The oil interests would have preferred the Committee reject the tax altogether, but since there was a strong sentiment on the Committee for the tax, an attempt was made to gut it by plowing back a large share of it to oil producers. The Committee rejected three attempts to grant a plowback and ended up by endorsing the President's proposal with only minor changes.

Only on the much publicized proposal for a tax on gasoline did the Committee give in to outside demands-demands made by a determined public.

Several Members of Congress have polled their constituencies recently on their reaction to the President's energy plan. The results have invariably pointed to a strong public opposition to a tax on gasoline.

The Ways and Means Committee did approve a small increase in the gasoline tax in 1975, but it was defeated on the floor of the House. It is very possible that we will have to tax gasoline more heavily in the future, as a tax could be an effective way of inducing conservation. Private transportation represents the most wasteful use of petroleum by Americans, and should be restrained. But until a majority of Members of Congress, as representatives of the people, find that a gasoline tax would be acceptable to those they represent, action will not be taken.

The elimination of the standby gasoline tax has not severely weakened the President's energy plan and for the most part Members of Congress do support the program. The Bill that finally emerges will be carefully drawn legislation that closely follows the President's original proposal. It will have undergone the fine-tuning that only a legislative body can provide and it will be both politically feasible and responsive to the President's goals.

As members of a representative body, each Member of Congress is subject to the pressure of certain interest groups depending on the makeup of his or her congressional district. Since these interest groups usually represent industries that provide employment in congressional districts, their arguments must be heard.

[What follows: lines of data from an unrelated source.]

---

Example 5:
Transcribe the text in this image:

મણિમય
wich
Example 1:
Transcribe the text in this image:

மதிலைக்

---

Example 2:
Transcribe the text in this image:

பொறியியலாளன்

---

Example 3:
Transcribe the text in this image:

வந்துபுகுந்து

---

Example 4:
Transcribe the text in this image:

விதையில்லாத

However, even stronger than the pressures of interest groups is the pressure exerted by private citizens within a congressional district. Rather than offering its own resistance to the President's Energy Program, it seems that Congress is simply reflecting public resistance to certain provisions.


No one argues with the President's premise that we are using up our energy resources faster than we can produce them at a reasonable cost, and that conservation is vitally needed. But when it came time for the tough decisions on the unpopular provisions of the President's bill, Congress did a better job of resisting the pressures of highpowered business interests than in resisting public demands.

The Ways and Means Committee was assigned a large part of the energy legislation and, it seems, more than its share of the difficult decisions. Many people have been quick to charge the Committee with caving in to special interests, but a closer examination will prove this to be untrue.

While the Committee did decide to delay the impact of the tax on inefficient automobiles for a year until 1979, this was only reasonable since the 1978 model cars will be on the market before the bill is enacted and an after-the-fact tax would only be punitive and not provide incentive. In addition, the Committee weakened the tax somewhat in the early years, but made up the difference by stiffening it considerably in later years after manufacturers will have had more than adequate notice to improve efficiency.

The Committee also eliminated the rebate for efficient automobiles, but this was done because of the disadvantage a rebate could inflict on our international trading partners.